Photography
Related: About this forumi'm not sure if this is the right forum or not for this? Most of my images I do consider art, most
are political. The ones I've posted during the rnc were not taken lightly. So this is a more friendly form.
I should have posted an Orange picture.............
This is tame.
This is what we do..........
Speck Tater
(10,618 posts)...can be art, or it can be journalism, so I see no reason not to mix the two together and make artistic journalism. Come to think of it, National Geographic has been doing something like that for decades; mixing art with travelogue/documentary.
juxtaposed
(2,778 posts)Stevenmarc
(4,483 posts)I feel there's a distinct line between fine art photography and photo journalism but there are times that line can blur, the best example, and my personal favorite, is Dorothea Lange's "Migrant Mother". Another one is Eisenstaedt's V-J Day in Times Square, an image that was captured by other photographers but what set his shot apart was an incredible eye for composition.
They are styles of photography that have a different set of priorities, fortunately they aren't necessarily incompatible with each other and when they do happen to come together it can become iconic.
Celebration
(15,812 posts)I don't do much photojournalism in the traditional sense, but I feel more like I am documenting what happens in the natural world than I am interpreting it artistically, if that makes sense. For that reason I do very few still life photos or portrait photos. I appreciate them as art, but I don't really want to do them because they have no journalism component. When I take photos of birds or other animals, or I take photos of landscapes I feel like I am documenting what is there already, and I am not impacting the scene.
What I am trying to say is that my entire approach is one of photojournalism rather than art, but, I do try to make the photos look good! And it doesn't mean that I chase fires or police cars. It is just more my mindset than anything else.
One of the main reasons I took up photography is that it helps train my entire being to having better observation skills. That is why I love photography! Art is secondary to me. Documenting the natural world or events of any kind is the priority.
I love street photography because at its best it is both documenting (observing) AND artistic. There isn't much money in it, though. My favorite street photographer here just started his own auto repair shop. He is (was) immensely talented. I still love thinking about his photos because his observation skills are so acute. My favorite photo of his was a tree growing up from a sidewalk, breaking up the concrete. He named it something really clever, too.
Richard D
(8,759 posts). . . is that if you hang out with the extraordinary DU photographers, your photojournalism shots would get even better. There's a lot to learn about composition, framing, using shutter speeds and aperture controls, etc. that will only help.
Celebration
(15,812 posts)The problem is once you learn how to set these things with one camera, if you get another one, it is a whole new learning curve!!

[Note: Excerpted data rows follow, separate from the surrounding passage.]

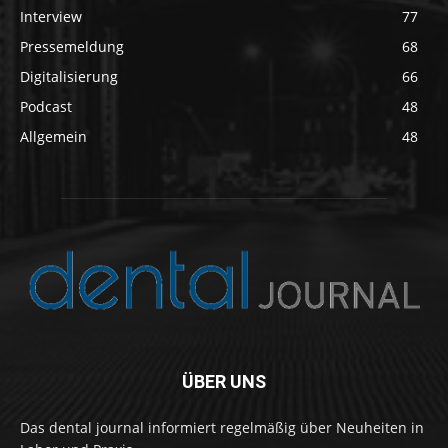
Interview
77
Pressemeldung
68
Digitalisierung
66
Podcast
48
Allgemein
48
ÜBER UNS
Das dental journal informiert regelmäßig über Neuheiten in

(I just spent all afternoon with my semi-new Cannon and the printed manual, trying different stuff).
My favorite thing is observing. My second favorite thing is post processing. My least favorite thing is camera settings. Let's just say I like the first two a whole lot, but not so much manipulating the camera settings. I can learn to do it, but I don't consider it fun.
juxtaposed
(2,778 posts)JohnnyRingo
(18,638 posts)Personally I'm always ten seconds too late for the great shots. I think most of the Pulitzer Prize winning images are incredible examples of timing and location.

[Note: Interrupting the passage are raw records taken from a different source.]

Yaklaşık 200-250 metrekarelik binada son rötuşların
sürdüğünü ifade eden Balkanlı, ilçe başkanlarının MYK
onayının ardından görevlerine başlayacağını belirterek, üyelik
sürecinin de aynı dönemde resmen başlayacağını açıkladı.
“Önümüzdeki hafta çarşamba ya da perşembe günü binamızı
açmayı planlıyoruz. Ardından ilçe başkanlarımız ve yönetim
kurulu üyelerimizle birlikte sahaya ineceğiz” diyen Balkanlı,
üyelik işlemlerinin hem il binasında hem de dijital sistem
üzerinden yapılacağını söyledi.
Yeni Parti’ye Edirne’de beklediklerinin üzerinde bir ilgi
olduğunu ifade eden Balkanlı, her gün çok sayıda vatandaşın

Nice pic. It captures the mood of protest well, but you could have yelled at that one guy to "wipe that smile off your face, I'm taking goddam pictures here!". LOL
Celebration
(15,812 posts)The best shots are the ones that you don't have time to set up, but they work out anyway.
MichaelSoE
(1,576 posts)Stevenmarc
(4,483 posts)On the type of photography. For a photo journalist, yes but you don't want to hear your wedding photographer say you should hire them because they are pretty lucky most of the time, experience allows them the ability to anticipate the shot, well certainly the good ones.
There's a degree of luck for street photography in so much that you can have a great day with a ton of photo worthy subjects but the skill is understanding your equipment so you can get the shot when it presents itself, this is where hyper focal and zone focusing comes in handy.

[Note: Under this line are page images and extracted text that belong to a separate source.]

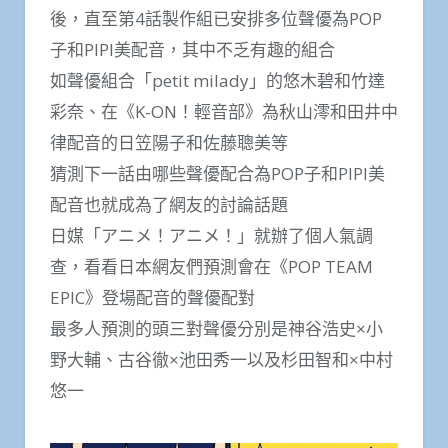
後，直至第4話製作組已安排多位聲優為POP
子和PIPI美配音，其中不乏有趣的組合
如聲優組合「petit milady」的悠木碧和竹達
彩奈、在《K-ON！輕音部》為秋山澪和田井中
律配音的日笠陽子和佐藤聰美等
猜測下一話由哪些聲優配合為POP子和PIPI美
配音也就成為了網友的討論話題
日媒「アニメ！アニメ！」就辦了個人氣調
查，看看日本網友們預測會在《POP TEAM
EPIC》登場配音的聲優配對
最多人預測的頭三對聲優分別是神谷浩史×小
野大輔、古谷徹×池田秀一以及杉田智和×中村
悠一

Personally I avoided shooting my OWS work like a photo journalist because there were so many cameras there that no matter how lucky you were you can bet someone else got a better angle. I went with a slower more deliberate style that took about six days to shoot because I spent more time talking to potential subjects than shooting them and I wanted a more WPA era DNA to the shots.
JohnnyRingo
(18,638 posts)for being in the right place/right time with their camera at the ready, much like a wedding photographer.
It wasn't a coincidence that the guy was there on Iwo when that flag was erected, and the photographer who captured that little girl running naked down the Vietnam street ahead of the carnage, knew something was going to happen there sooner or later. They were just fortunate their subjects turned out to be so cooperative.
The list goes on, the inverted Boeing 707 wing, the sailor kissing the girl in the streets of Paris on VE Day, and so many others are historic because the photographer beat the odds by placing himself where he had to be when something significant happened. I imagine great wedding photogs innately know how to do exactly the same thing.
Having said that, I'm obviously not a photographer, I'm a picture taker.